Nonetheless, like most people, I find myself making the same mistakes, over and over, forgetting that it is only about the work. In the lead up to the publication of my last novel, I was a kite flapping whichever way the wind blew that day. A good review might send me off into the clouds; a bad review would certainly plummet me to the ground, reminding me of the unlikelihood of the book achieving any kind of success.
Success. As I have done many times before, I interrogated this word. What is success in writing? I came to, as one so often does at these times, an unsatisfying bromide that nonetheless possesses the dull and stubborn ring of truth. Tertiary success in writing is actual or “actual” success, what we are conditioned to foolishly hope for: sales, awards, packed readings, a large and vociferous readership. Secondary success is simply getting a novel written and published—again, a huge feat for anyone to accomplish at any level of publication. But primary success—the real success—is the days and weeks and months and years of satisfying, engaging work it takes to produce the book, no matter what happens to it afterward.
We are dust, after all. Most books are dust. Nothing lasts, and short of believing in a conventional afterlife where you are admitted to some kind of successful writers’ VIP lounge, there’s no sound reason to obsess about writing a successful novel. To return to Kahnemann, what behavioral science teaches us, over and over, about happiness is that success does not really make us happy. A minimal level of financial security is a precondition for happiness. Connection with people we love makes us happy. Physical exercise and movement makes us happy. Food makes us happy. And doing something meaningful makes us happy. This is the real value of writing: it is the search for meaning distilled in an act.

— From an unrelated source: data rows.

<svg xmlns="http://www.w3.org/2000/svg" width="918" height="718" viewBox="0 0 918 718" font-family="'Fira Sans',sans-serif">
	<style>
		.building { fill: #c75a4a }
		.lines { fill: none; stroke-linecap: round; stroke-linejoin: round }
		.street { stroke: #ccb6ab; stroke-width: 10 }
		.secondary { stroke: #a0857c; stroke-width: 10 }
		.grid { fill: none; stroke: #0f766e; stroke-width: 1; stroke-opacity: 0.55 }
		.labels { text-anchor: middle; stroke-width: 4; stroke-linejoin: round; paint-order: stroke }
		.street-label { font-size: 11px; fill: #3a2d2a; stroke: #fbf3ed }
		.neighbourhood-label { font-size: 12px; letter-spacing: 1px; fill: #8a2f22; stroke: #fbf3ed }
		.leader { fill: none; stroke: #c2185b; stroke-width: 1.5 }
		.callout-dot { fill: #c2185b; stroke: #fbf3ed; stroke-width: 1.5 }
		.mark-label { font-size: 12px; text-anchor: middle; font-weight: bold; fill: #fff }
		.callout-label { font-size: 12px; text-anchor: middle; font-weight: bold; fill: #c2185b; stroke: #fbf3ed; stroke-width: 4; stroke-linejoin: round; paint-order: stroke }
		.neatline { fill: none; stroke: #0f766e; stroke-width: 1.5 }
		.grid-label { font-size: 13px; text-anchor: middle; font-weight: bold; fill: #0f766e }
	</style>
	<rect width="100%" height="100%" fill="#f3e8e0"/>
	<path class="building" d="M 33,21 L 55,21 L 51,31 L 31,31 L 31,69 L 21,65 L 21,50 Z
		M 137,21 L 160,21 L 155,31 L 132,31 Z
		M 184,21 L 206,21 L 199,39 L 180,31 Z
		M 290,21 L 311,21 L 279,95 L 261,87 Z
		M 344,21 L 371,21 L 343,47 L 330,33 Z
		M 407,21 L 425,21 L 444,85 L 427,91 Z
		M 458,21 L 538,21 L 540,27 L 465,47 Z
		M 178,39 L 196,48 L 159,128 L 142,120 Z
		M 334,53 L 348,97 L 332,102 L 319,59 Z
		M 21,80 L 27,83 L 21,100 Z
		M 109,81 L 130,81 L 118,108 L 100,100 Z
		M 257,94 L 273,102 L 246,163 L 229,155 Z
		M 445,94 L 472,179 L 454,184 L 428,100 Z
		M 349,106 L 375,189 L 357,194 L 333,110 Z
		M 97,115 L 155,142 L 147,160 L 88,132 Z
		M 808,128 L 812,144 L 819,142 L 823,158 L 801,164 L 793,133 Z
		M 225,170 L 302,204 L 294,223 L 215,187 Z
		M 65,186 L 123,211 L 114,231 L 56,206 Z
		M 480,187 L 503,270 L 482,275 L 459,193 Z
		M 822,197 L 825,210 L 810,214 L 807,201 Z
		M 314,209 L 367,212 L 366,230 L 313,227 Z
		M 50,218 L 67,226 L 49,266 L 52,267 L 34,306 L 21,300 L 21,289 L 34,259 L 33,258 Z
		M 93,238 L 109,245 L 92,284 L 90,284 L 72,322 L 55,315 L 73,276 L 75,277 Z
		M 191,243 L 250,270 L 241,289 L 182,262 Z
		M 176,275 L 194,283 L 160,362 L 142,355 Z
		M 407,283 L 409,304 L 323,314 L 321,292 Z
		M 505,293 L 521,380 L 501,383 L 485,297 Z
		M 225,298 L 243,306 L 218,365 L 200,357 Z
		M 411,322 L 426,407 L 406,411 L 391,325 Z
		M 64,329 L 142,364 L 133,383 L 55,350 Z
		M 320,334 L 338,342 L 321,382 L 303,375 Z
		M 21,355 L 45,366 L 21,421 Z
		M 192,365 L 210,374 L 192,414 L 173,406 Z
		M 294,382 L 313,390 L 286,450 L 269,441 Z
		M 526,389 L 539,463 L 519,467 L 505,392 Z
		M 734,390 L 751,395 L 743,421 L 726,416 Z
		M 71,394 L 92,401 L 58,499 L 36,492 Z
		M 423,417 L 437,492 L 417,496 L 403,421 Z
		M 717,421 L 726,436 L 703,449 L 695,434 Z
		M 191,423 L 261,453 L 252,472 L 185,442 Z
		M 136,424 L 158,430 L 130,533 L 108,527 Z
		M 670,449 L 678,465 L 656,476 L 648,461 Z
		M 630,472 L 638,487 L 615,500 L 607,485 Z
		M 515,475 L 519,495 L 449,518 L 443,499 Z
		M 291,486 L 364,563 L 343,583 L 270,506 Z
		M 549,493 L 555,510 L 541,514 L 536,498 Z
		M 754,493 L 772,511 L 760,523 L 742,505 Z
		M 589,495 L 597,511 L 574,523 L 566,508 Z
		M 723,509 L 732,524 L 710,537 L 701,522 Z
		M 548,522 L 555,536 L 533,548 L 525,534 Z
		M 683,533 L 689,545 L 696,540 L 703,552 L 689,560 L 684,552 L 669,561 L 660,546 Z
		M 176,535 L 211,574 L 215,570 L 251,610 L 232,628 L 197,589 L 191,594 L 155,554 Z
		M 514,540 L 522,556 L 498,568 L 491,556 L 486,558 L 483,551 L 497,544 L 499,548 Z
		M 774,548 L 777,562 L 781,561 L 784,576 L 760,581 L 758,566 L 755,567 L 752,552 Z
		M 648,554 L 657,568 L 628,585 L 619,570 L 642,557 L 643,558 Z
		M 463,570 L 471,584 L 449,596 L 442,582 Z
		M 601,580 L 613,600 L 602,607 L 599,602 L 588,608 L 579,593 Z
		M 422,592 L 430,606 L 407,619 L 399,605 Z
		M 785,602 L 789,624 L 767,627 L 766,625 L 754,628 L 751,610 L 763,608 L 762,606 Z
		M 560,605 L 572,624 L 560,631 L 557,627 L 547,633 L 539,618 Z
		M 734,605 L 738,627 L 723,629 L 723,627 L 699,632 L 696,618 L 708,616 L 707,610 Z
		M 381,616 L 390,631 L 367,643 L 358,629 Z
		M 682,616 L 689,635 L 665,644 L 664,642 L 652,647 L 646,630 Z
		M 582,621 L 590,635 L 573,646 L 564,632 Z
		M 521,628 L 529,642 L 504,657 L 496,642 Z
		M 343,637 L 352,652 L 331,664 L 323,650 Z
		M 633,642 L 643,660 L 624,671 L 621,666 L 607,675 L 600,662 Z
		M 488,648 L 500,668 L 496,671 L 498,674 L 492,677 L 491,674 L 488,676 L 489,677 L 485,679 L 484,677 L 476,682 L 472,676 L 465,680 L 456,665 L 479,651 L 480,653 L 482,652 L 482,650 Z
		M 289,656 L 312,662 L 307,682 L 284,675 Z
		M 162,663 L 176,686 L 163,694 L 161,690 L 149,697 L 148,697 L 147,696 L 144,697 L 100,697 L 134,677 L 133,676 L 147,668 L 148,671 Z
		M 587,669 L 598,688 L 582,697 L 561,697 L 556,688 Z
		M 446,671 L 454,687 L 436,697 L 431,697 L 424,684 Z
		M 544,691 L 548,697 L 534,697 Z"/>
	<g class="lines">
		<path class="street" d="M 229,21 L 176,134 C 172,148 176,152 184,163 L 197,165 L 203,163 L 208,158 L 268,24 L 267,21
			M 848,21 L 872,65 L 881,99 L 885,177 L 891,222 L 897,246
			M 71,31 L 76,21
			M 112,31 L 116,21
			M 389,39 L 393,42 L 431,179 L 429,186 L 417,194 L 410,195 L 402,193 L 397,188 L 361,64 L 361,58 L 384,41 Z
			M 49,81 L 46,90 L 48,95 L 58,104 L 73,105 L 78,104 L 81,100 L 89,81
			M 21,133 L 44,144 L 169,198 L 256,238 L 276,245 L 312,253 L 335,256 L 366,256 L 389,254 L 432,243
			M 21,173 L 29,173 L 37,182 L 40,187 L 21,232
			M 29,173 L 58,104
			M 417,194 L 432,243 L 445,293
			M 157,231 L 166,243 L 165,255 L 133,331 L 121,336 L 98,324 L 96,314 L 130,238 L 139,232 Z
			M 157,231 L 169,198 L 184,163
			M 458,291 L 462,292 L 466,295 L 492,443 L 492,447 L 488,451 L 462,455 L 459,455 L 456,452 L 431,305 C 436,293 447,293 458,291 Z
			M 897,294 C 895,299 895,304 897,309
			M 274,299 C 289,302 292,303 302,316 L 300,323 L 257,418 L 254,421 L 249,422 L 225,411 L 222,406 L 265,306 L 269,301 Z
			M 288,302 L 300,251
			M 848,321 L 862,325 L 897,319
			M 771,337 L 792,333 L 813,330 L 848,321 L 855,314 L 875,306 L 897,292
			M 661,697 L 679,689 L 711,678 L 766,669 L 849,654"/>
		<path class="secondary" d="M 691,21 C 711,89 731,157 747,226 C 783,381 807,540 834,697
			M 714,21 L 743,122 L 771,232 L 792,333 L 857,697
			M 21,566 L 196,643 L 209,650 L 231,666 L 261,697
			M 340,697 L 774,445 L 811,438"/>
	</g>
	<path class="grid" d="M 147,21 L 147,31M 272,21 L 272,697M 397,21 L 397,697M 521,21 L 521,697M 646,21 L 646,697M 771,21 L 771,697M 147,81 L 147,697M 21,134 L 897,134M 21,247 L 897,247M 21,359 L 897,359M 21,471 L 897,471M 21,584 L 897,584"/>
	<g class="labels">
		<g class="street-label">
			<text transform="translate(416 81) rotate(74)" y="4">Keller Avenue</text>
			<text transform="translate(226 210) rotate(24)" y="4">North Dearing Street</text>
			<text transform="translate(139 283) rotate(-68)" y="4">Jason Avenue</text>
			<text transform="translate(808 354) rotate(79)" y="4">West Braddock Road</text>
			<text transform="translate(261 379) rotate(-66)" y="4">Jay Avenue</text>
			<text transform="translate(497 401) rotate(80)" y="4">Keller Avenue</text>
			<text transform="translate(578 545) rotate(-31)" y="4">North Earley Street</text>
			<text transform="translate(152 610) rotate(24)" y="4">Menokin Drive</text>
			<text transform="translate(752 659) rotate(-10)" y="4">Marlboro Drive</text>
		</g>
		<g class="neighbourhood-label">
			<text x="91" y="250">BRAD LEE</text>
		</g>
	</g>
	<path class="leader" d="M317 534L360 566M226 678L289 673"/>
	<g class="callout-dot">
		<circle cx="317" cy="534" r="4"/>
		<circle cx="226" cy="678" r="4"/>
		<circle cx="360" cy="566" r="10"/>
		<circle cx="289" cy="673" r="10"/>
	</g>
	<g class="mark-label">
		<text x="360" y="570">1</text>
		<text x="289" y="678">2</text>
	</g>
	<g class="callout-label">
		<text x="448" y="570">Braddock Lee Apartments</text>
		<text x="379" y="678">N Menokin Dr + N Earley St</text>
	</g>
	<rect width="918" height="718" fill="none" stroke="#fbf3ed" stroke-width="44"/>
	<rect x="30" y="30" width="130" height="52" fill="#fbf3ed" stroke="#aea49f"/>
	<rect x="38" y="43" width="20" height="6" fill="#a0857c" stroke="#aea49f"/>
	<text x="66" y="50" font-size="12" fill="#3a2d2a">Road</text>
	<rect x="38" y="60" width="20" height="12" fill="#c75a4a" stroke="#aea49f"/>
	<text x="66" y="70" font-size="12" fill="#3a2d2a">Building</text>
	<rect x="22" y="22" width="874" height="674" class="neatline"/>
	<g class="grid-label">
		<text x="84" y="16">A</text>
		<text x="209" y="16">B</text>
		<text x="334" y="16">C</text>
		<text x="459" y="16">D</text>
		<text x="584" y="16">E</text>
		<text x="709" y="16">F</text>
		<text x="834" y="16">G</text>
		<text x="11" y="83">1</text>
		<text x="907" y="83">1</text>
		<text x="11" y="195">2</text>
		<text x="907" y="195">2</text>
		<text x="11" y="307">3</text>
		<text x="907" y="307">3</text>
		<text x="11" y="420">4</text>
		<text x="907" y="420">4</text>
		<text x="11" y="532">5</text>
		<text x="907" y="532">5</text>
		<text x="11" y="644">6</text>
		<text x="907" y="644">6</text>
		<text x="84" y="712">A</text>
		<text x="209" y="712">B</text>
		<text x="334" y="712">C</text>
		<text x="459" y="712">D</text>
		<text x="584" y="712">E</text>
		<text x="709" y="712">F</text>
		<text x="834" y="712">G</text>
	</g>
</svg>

Writing is, ultimately, an act of meditation, an act of prayer. It is giving yourself over to sustained concentration, thinking deeply about the world around you, about your life. It is a way of communing with yourself, and even if this regular practice results in publication, the real hard-won value is in the millions of moments that led to the book’s existence. Every day that you sit down, for as much time as you have to work, you should be grateful for the opportunity to do a meaningful thing even if—maybe, especially if—it is only meaningful to you. As much as possible, you should inhabit the act itself, seeing the success in each new word that appears on the page.